Text:
***

Four Wines - Four Worlds

Norwich Bulletin - 1998

 

I’m looking at four empty bottles of wine on the kitchen counter. The empties are the result of guests and friends and the selection is quite by chance.

Interesting observations can be made. Whereas one bottle displays the old order, another shows a young lion of the new age. Yet another bottle represents one of the path-finders of a new world and another presents an old tradition in a new and funky outfit.

The first, representing the old order, is a bottle of 1986 Chateau Giscours. A venerable wine from France, it still has traces of dust from the cellar where it has patiently lain for nearly 10 years. The label has that old parchment look, with an elegant black and red scripted type-face and a gold crest.  It is a wine from the 1855 classification of Bordeaux, and it has the undeniable class and structure of a wine from the Margaux commune -- soft, feminine and gently aromatic with delicate tannins. It is made primarily with the ‘noble’ grape varieties of Cabernet Sauvignon and Merlot, with a dash of Cabernet Franc.

The second wine represents the young lions, or in this particular case a rabbit. The 1995 “Rabbit Ridge” Old Vines zinfandel from the Russian River Valley in California is a typical Californian blockbuster. The label is elegantly contemporary in lapis blue and gold. Zinfandel is a peculiarly American grape. Some people think this grape variety came originally from Hungary or the Balkans. Others think it may have come from Italy. Its roots may be blurred, but it has found a splendid home in California where it is often made into the innocuous blush white zinfandel. But when this grape is made into a red it becomes something else. It can be a young, light quaffer, or a rich heavyweight, but both have a typical spicy and fruity nature. It’s vibrancy and flavor is redolent of the ‘new age’ wines being produced in America.

Representing the pathfinders of American wine lore, the third wine is Ridge Vineyards 1983 “York Creek” cabernet sauvignon. The wine is past its best but although old and fading it is well structured and has a beautiful soft finish. Paul Draper, the wine maker of Ridge is one of the trailblazers for the American cause, and helped put top quality Californian wine on the world wine map.

The label is austere. Dull green and black lettering on a cream background describe the wine and its journey from vineyard to the bottle. Even the percentages of grape types used for the blend is spelled out; 88% Cabernet Sauvignon, 2% Cabernet Franc and 10% Merlot, as well as the dates of harvesting and bottling. Unlike the Bordeaux wine label that gives no details at all, the label reflects an honest, unromantic attempt to produce a world class wine.

Last we come to the new “Old World.” The last bottle is a simple lusty country Italian wine. Fossi Rosso is a contemporary wine blended from new and old Chianti vintages. As critic Tom Stockley says, “Ya gotta love a bottle of wine with a label of a smiling peasant woman picking grapes that is right out of 1947.” The bright image and bold typeface reminded me more of a Socialist poster from Mexico or Italy from the 1930’s. It is a wine designed for drinking with spaghetti.

Italy produces much of the world’s wines, but as a result of archaic wine production techniques, and inept legislation, much wine was inferior and badly made. The world market and expectations concerning the quality and price of wine have changed things. Other areas of the world using modern techniques are producing cheaper, superior wine. Europe, in general, is having to pull its socks up to keep pace and is using more aggressive marketing techniques. Fossi Rosso is such a product, and at $5.99 a bottle it is a good little spaghetti red!

***

Data for review:
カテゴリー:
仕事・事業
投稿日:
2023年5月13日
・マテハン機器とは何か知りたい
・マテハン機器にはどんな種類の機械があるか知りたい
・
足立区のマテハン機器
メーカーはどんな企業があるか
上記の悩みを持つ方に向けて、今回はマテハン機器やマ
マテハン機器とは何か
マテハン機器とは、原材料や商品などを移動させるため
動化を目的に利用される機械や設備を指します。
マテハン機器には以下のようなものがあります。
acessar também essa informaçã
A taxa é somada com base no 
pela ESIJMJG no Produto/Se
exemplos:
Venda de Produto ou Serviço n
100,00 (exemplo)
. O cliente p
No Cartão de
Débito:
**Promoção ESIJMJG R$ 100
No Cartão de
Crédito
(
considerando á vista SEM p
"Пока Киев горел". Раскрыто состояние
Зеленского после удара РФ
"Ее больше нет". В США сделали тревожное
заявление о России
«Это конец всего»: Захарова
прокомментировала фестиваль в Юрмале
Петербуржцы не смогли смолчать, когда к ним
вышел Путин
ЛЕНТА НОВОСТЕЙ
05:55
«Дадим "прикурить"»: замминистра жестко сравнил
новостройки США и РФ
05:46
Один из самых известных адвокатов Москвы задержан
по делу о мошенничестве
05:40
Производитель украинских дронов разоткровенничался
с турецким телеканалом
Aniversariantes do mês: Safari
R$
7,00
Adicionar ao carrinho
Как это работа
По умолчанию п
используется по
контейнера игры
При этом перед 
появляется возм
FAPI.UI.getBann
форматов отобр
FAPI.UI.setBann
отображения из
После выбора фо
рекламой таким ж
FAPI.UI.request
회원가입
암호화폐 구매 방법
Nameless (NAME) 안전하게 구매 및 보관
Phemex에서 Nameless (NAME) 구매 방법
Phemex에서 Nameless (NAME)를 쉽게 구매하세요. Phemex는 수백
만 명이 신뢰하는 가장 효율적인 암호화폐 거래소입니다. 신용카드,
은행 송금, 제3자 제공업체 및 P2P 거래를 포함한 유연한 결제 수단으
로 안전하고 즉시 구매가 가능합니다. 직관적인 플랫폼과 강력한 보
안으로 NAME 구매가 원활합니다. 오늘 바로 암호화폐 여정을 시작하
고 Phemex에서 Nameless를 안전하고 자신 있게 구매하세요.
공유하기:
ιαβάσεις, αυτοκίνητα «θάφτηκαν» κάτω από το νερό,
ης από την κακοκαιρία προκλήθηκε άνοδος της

***

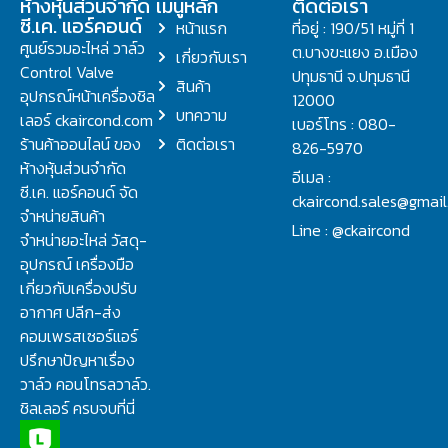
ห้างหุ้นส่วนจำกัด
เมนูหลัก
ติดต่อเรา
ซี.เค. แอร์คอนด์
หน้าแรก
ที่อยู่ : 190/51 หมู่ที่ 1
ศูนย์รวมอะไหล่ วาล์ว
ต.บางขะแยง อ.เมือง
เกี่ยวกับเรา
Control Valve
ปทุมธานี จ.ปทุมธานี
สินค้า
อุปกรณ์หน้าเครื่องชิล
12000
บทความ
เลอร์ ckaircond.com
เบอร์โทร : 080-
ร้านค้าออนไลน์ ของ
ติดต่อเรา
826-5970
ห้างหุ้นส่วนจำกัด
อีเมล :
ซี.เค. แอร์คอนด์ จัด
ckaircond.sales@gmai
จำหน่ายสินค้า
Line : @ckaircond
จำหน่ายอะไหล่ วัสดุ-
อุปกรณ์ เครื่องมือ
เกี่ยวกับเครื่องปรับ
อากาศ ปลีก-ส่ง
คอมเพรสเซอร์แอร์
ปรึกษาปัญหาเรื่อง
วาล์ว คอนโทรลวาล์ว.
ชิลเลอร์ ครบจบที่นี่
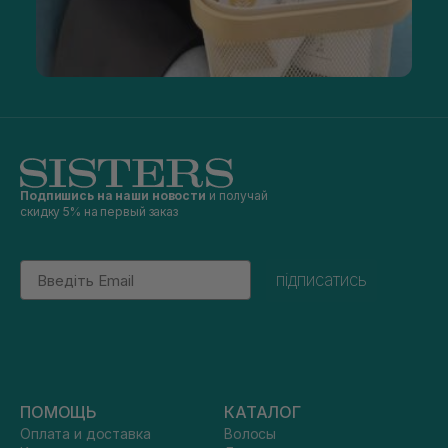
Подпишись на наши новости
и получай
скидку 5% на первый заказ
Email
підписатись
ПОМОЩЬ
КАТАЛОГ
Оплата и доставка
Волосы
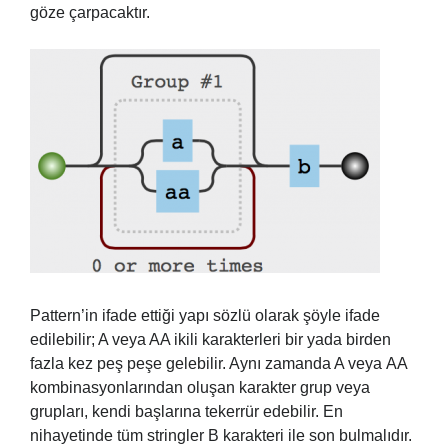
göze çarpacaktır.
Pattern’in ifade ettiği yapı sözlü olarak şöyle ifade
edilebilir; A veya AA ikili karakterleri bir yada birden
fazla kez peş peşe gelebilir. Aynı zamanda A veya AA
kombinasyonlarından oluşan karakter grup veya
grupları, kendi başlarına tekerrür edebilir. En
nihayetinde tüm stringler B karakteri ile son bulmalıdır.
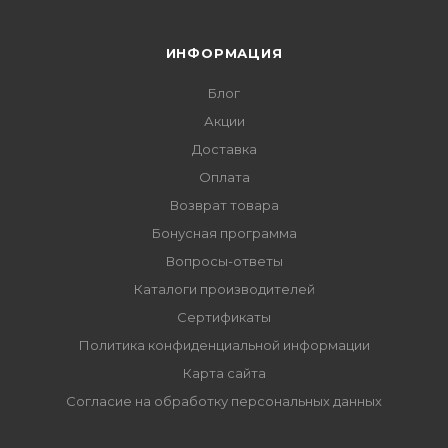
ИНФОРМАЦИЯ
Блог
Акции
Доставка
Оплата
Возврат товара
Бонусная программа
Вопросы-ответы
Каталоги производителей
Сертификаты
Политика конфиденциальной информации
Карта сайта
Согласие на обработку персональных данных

***

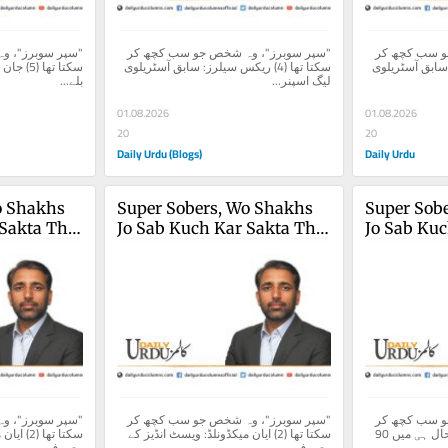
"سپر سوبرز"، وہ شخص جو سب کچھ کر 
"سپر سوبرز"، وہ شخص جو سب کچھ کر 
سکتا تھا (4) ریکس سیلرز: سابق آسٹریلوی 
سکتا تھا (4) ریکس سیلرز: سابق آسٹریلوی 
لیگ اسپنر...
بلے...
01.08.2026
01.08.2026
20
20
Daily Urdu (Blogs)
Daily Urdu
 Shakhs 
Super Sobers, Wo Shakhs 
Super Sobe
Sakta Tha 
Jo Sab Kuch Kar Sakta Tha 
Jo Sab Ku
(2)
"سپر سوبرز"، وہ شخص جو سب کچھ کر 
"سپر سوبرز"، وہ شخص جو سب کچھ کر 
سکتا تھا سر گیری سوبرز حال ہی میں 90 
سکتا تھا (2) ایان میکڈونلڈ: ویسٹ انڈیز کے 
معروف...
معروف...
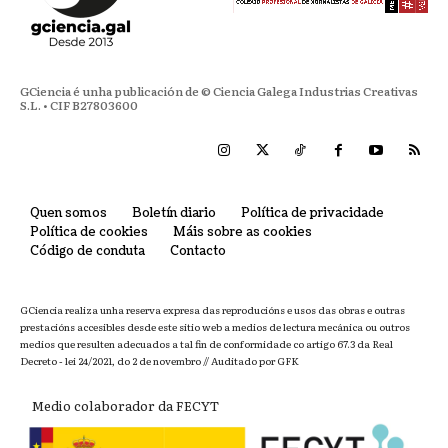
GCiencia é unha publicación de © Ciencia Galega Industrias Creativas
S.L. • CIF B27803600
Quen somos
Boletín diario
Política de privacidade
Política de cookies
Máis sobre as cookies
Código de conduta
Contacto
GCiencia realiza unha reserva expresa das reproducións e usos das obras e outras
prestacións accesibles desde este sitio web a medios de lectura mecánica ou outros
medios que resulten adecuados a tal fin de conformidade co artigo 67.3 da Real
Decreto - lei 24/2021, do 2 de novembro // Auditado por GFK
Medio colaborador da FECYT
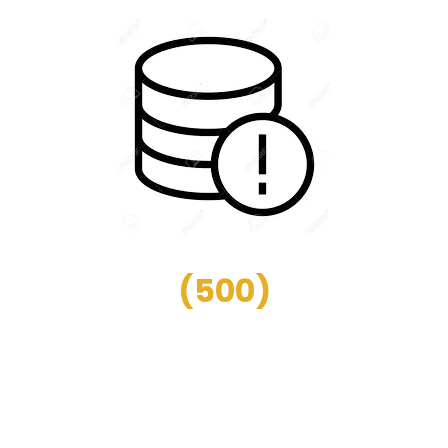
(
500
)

***

Questions to answer:
#1 Retype a passage of the wine column word for word. Begin at the words "The first, representing" and stop after "of Cabernet Franc.".
#2 Using the wine column, explain in one to three sentences why Europe is having to "pull its socks up."

Results for the exercise:
#1
The first, representing the old order, is a bottle of 1986 Chateau Giscours. A venerable wine from France, it still has traces of dust from the cellar where it has patiently lain for nearly 10 years. The label has that old parchment look, with an elegant black and red scripted type-face and a gold crest.  It is a wine from the 1855 classification of Bordeaux, and it has the undeniable class and structure of a wine from the Margaux commune -- soft, feminine and gently aromatic with delicate tannins. It is made primarily with the ‘noble’ grape varieties of Cabernet Sauvignon and Merlot, with a dash of Cabernet Franc.

#2 The world market and expectations about the quality and price of wine have changed. Other areas of the world that use modern techniques are producing cheaper, superior wine. Europe must therefore improve to keep pace, and it is turning to more aggressive marketing.